There is a story in today's Washington Post about Matthew Hoh, who is called a Foreign Service Officer, resigning in protest over the war in Afghanistan.
As soon as I heard a few days ago that this story was going to break, I had flashbacks to the whole directed assignments to Iraq debacle. The blogsosphere is already full of this story (google listed 164 hits in just the past 24 hours) and I am just waiting for the inevitable criticism to start: "Those Foreign Service Officers are just a bunch of cowards. They don't want to serve in dangerous places while our men and women in uniform are dying."
So for the record, he wasn't a Foreign Service Officer in the terms you think of. He was hired as a non-career, one-year renewable hire. He was one of those folks hired directly for his experience and expertise, the very kind many have said should be hired rather than the Department going through the time-consuming process of selecting generalists via the Foreign Service Officers Test (FSOT) selection process (which can take a year or more to navigate).
I am not saying we shouldn't make such hires.

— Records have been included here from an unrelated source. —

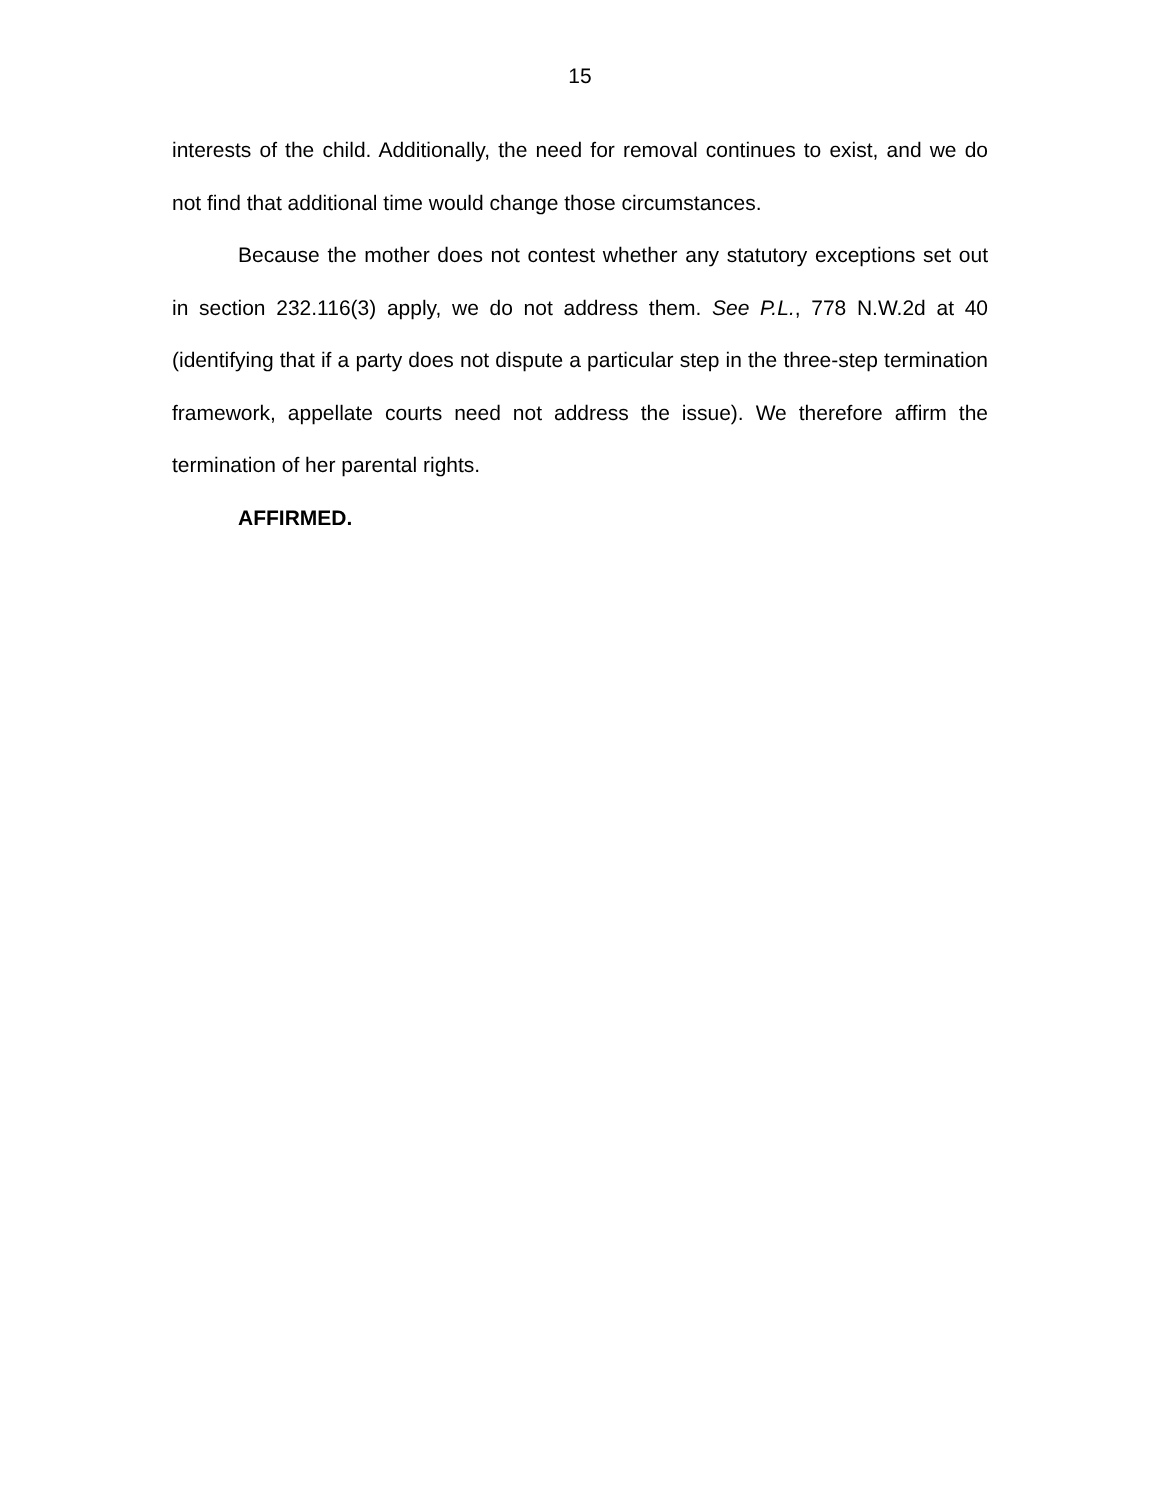15
interests of the child. Additionally, the need for removal continues to exist, and we do not find that additional time would change those circumstances.
Because the mother does not contest whether any statutory exceptions set out in section 232.116(3) apply, we do not address them. See P.L., 778 N.W.2d at 40 (identifying that if a party does not dispute a particular step in the three-step termination framework, appellate courts need not address the issue). We therefore affirm the termination of her parental rights.
AFFIRMED.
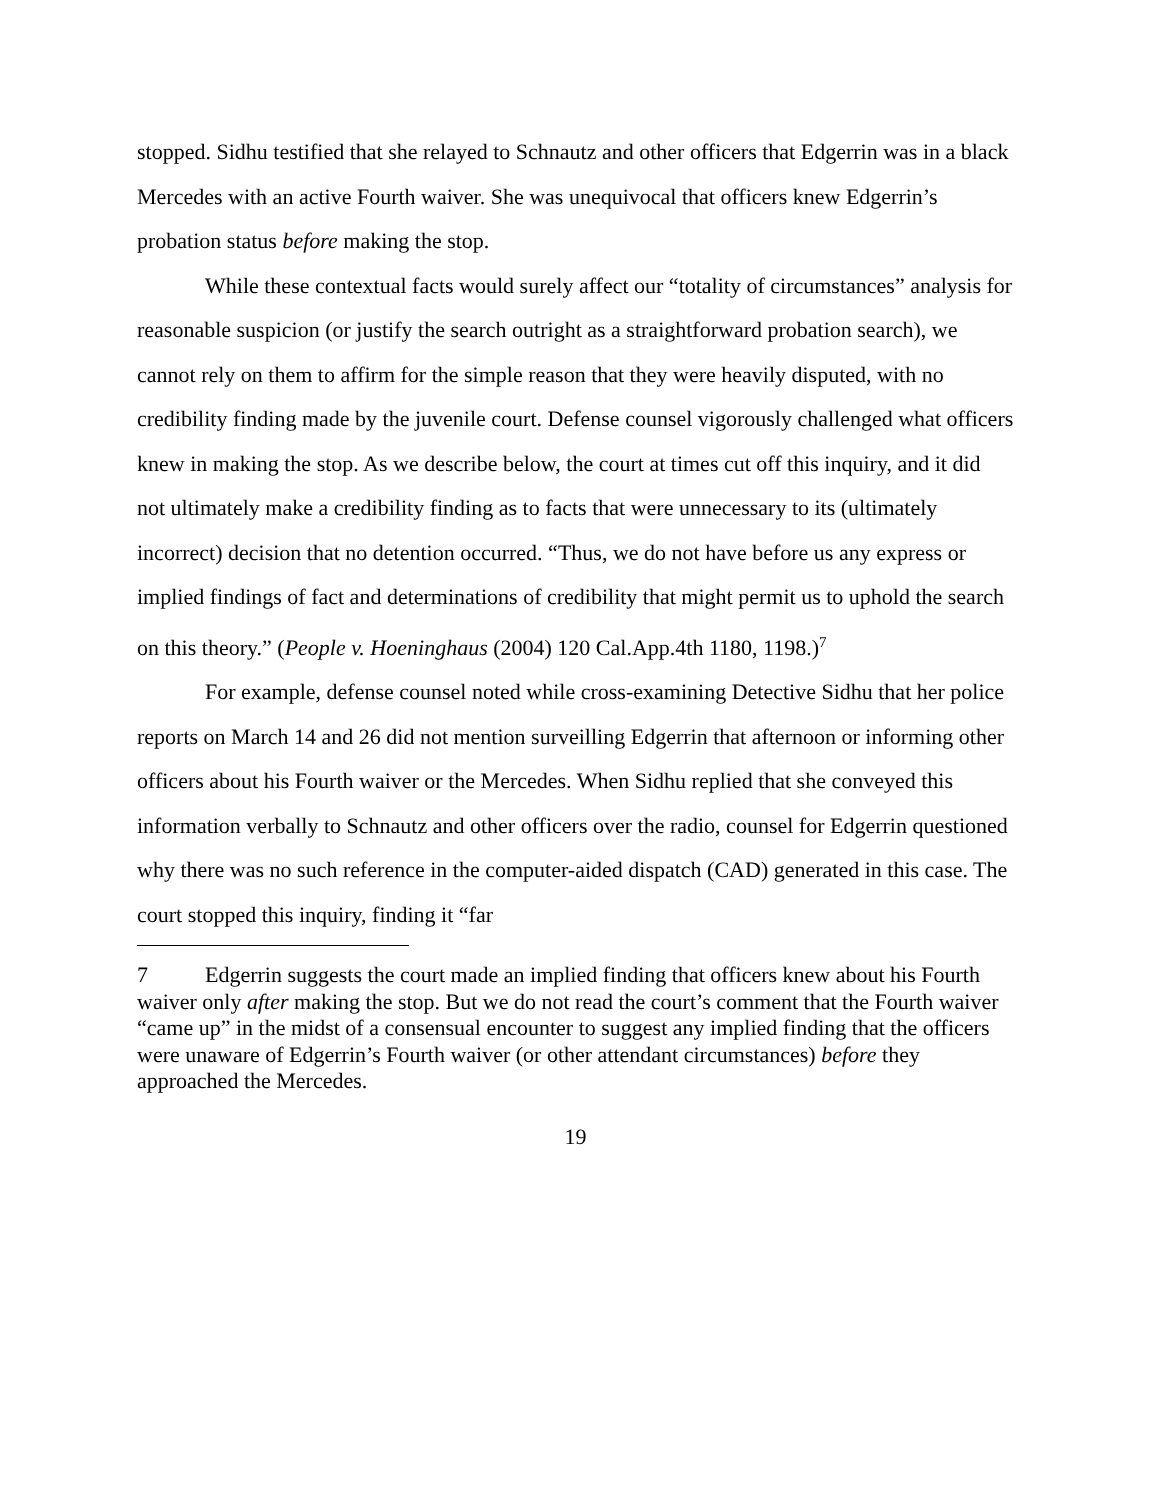stopped. Sidhu testified that she relayed to Schnautz and other officers that Edgerrin was in a black Mercedes with an active Fourth waiver. She was unequivocal that officers knew Edgerrin’s probation status before making the stop.
While these contextual facts would surely affect our “totality of circumstances” analysis for reasonable suspicion (or justify the search outright as a straightforward probation search), we cannot rely on them to affirm for the simple reason that they were heavily disputed, with no credibility finding made by the juvenile court. Defense counsel vigorously challenged what officers knew in making the stop. As we describe below, the court at times cut off this inquiry, and it did not ultimately make a credibility finding as to facts that were unnecessary to its (ultimately incorrect) decision that no detention occurred. “Thus, we do not have before us any express or implied findings of fact and determinations of credibility that might permit us to uphold the search on this theory.” (People v. Hoeninghaus (2004) 120 Cal.App.4th 1180, 1198.)<sup>7</sup>
For example, defense counsel noted while cross-examining Detective Sidhu that her police reports on March 14 and 26 did not mention surveilling Edgerrin that afternoon or informing other officers about his Fourth waiver or the Mercedes. When Sidhu replied that she conveyed this information verbally to Schnautz and other officers over the radio, counsel for Edgerrin questioned why there was no such reference in the computer-aided dispatch (CAD) generated in this case. The court stopped this inquiry, finding it “far
7 Edgerrin suggests the court made an implied finding that officers knew about his Fourth waiver only after making the stop. But we do not read the court’s comment that the Fourth waiver “came up” in the midst of a consensual encounter to suggest any implied finding that the officers were unaware of Edgerrin’s Fourth waiver (or other attendant circumstances) before they approached the Mercedes.
19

I have not yet served in Afghanistan, so I can't judge what he experienced or his analysis of it. But I can say that he is not someone who took the written and then oral exam, who went through A-100, who did a consular tour whether he was consular coned or not. So whether you agree or disagree with his motives and decisions, don't direct your praise or criticism at us. We are not one-year renewable hires. We are career officers.
Also for the record, the directed assignments debacle was nonsense from the start. The Department never needed to direct a single person to Iraq and Afghanistan because career officers have and continue to step up and serve in those and other dangerous posts. Of the 1,000 needed in Afghanistan, there are only 80 vacancies. The missions in Afghanistan and Iraq are the only missions staffed at close to 100% precisely because even though we are short-staffed, we are stepping up. Within a few years, it will be rare to find anyone in the Foreign Service who hasn't served in one of those places, many more than once.
State Department Spokesman Ian Kelly clarified for the press that Hoh was not a commissioned Foreign Service Officer. He said that while he does not want to diminish all of the personal sacrifices Hoh made both as a marine and during his four months as a non-career employee with the State Department, it was important to recognize the difference between his resignation and the resignations of Foreign Service Officers who had years invested in careers in the Department.
To date, he said, while there have been resignations of FSOs in protest over Iraq and Bosnia, NO Foreign Service Officers have resigned over Afghanistan.